Monday, July 20, 2009

What Am I Doing?

I'll be asking myself that question a lot. Here's what I plan to be doing, sound bite version. the ancient city of Varanasi is a good place to see a piece of modern India that's still deeply in touch with its traditional roots and to observe how that connection is expressed in public space. In the United States religious observances take place almost entirely indoors, and rarely manifest themselves in parades and festivals. Those are reserved for other kinds of celebrations, often patriotic ones. Pilgrimages are, for the most part, unheard of. We also have strict rules about the collusion of state and religion in public space, which animates, at the very least, what some religious folks would call a hostility to religion. I wouldn't go that far, but official indifference toward religion may be a more powerful way of depleting its force over the long run and certainly keeps the peace better.

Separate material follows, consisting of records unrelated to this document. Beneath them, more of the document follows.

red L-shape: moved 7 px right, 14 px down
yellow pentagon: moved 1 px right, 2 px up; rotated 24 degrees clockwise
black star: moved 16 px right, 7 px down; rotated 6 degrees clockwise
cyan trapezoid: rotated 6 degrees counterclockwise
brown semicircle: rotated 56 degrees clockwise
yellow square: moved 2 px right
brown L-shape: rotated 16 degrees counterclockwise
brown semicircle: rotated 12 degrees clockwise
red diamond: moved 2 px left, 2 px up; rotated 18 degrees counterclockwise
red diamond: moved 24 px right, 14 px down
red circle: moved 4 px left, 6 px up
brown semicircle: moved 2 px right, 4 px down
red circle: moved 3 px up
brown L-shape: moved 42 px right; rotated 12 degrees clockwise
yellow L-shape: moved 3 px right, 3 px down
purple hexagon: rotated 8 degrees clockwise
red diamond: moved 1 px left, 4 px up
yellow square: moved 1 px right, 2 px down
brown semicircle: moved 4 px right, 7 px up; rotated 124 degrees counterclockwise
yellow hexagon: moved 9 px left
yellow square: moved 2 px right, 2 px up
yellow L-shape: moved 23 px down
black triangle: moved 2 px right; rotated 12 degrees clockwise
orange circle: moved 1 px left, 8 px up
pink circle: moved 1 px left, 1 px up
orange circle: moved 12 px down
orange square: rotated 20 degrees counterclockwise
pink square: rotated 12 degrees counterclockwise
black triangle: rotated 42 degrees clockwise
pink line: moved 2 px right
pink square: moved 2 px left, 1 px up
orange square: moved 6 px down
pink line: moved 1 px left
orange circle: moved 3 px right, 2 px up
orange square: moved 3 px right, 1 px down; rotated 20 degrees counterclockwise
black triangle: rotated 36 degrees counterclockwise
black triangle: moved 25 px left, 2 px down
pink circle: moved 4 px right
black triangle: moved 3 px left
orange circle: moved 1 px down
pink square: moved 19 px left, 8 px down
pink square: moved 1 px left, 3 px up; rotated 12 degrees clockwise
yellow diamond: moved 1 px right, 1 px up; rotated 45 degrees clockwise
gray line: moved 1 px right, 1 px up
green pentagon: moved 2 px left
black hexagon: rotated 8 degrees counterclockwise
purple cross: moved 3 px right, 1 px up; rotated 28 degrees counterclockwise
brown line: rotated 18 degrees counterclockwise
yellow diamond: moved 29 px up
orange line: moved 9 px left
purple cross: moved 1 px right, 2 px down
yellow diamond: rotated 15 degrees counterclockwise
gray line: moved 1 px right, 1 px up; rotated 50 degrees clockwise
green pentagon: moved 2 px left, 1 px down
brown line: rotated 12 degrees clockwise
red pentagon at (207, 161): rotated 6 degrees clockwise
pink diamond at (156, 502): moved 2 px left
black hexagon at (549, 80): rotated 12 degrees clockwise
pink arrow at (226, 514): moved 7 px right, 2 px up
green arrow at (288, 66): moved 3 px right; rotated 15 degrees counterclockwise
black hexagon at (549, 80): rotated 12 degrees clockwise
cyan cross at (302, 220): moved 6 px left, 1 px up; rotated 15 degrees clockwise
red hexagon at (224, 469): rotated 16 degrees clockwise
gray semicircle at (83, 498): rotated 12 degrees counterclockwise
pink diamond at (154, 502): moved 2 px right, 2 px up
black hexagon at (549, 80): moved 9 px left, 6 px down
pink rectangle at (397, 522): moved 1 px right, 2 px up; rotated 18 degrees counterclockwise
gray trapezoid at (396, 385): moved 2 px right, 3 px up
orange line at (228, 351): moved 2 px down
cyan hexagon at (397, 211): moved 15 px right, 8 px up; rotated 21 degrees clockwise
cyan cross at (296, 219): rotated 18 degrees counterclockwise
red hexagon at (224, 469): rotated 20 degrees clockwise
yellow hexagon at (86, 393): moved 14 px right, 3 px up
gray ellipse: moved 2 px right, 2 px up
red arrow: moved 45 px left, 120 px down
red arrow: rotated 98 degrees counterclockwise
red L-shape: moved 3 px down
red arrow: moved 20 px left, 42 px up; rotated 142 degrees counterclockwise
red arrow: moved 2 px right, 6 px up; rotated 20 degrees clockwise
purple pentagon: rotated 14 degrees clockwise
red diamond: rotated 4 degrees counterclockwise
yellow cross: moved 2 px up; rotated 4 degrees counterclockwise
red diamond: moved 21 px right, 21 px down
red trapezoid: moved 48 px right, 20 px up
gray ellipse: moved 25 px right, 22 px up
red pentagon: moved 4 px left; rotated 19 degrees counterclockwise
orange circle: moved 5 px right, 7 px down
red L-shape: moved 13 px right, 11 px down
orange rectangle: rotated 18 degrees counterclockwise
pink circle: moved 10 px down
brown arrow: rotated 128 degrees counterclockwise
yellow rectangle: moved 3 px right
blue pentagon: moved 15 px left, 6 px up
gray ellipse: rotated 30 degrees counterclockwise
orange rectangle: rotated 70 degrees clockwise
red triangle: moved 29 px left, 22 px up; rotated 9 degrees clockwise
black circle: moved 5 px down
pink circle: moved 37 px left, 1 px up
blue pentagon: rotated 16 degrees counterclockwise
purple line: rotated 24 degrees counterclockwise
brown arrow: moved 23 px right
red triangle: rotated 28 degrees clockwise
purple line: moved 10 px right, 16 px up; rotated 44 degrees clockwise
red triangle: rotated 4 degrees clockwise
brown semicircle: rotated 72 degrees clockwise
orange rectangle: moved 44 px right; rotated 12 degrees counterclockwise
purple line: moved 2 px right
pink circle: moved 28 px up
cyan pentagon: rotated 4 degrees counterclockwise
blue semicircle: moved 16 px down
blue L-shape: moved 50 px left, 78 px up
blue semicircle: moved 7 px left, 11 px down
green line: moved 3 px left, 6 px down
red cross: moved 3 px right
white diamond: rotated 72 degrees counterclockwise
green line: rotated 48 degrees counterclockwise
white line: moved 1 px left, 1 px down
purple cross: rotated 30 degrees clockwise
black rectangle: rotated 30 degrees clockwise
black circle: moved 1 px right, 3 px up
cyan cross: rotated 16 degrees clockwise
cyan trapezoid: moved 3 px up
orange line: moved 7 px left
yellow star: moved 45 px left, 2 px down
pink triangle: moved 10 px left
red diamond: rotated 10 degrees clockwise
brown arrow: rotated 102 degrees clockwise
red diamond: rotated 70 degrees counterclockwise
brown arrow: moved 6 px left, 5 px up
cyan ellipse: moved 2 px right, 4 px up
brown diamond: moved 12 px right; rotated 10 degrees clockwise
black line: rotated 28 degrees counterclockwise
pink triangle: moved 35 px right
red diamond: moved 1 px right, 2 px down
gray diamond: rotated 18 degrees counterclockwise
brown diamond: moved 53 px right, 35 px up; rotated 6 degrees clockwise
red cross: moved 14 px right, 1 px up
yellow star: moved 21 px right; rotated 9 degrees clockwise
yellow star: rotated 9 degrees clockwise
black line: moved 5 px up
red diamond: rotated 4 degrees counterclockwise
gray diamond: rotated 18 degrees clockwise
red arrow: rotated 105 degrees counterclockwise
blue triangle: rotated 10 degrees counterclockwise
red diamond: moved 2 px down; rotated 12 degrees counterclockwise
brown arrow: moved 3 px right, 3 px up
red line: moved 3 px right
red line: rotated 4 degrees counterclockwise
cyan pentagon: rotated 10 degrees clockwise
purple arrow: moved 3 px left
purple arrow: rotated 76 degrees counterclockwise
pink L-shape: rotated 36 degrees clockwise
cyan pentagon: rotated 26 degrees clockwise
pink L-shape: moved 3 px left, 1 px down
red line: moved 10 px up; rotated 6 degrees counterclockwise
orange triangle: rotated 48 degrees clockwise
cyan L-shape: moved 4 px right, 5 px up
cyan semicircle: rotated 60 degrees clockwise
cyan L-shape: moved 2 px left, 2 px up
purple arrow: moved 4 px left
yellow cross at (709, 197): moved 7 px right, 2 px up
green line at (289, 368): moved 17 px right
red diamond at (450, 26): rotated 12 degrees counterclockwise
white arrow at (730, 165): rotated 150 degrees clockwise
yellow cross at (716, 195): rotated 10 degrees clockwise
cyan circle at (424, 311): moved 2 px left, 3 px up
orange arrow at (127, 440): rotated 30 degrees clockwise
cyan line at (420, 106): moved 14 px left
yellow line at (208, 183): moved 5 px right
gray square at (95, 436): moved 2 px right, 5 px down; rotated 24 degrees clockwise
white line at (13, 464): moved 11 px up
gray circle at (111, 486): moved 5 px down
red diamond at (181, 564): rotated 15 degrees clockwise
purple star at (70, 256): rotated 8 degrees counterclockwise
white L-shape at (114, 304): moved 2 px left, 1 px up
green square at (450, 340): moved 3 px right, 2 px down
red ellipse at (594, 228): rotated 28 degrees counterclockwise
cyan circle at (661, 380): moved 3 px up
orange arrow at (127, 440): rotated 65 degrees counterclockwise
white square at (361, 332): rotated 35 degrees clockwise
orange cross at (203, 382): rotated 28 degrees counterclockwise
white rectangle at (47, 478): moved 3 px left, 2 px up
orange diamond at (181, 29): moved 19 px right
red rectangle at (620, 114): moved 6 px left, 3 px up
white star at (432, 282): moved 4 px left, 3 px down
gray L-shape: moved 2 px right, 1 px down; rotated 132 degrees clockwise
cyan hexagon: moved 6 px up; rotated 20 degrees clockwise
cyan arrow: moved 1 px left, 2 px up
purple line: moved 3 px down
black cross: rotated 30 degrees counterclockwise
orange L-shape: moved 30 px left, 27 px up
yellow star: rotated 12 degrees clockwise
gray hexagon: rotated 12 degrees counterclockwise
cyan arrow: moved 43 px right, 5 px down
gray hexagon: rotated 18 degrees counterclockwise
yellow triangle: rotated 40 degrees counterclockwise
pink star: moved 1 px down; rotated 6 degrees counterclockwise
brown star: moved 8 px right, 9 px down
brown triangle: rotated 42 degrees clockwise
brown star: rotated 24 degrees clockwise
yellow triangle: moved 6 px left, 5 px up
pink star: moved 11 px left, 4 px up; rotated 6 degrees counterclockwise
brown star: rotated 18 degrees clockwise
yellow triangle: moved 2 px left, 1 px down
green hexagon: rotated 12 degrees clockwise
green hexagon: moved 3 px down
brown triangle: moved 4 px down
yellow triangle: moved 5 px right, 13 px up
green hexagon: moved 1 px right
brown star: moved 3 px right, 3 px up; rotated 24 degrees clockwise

As a political matter, religion is often publicly discussed, but the rites that embody it are private in the sense of lacking any official character. U.S. national rites, which often borrow religious trappings, are another thing altogether. And therein lies the interest. What a culture does in public it is officially interested in and approves of. National religion, or patriotism, is welcome in the public space of the U.S.; sectarian or confessional religion is not. South Asia and southeast Asia (as my focus) are quite different. To be continued........

Friday, July 17, 2009

Why I'm Writing







I'm writing for lots of reasons. Not the least is having a good excuse to experiment with a new-media platform for recording the development of my own interests and perhaps those of others, during a nine-month jaunt (sounds cheerful, and it is) to Varanasi/Benaras/Avimutka/Kashi, the many-lived city of Light, of Shiva, holy to all Hindus. As a newbie blogger, it will probably take a bit of time for me to find my feet, both in the technical operation of the site and in the voice I'm taking on. The topic is an adventure for me, combining long-standing interests in ritual communication associated with both religion and nationalism, and public space as an arena of social and cultural production, and taking these to a non-Western culture where these things are inextricably linked. This picture was taken in July, 2009, by my friend Kyle Cassidy, author of the terrific Armed America: Portraits of Gun Owners in Their Homes. Kudos as well to the excellent Chris Holland, of Annenberg's IT staff, who has helped me learn how to do this.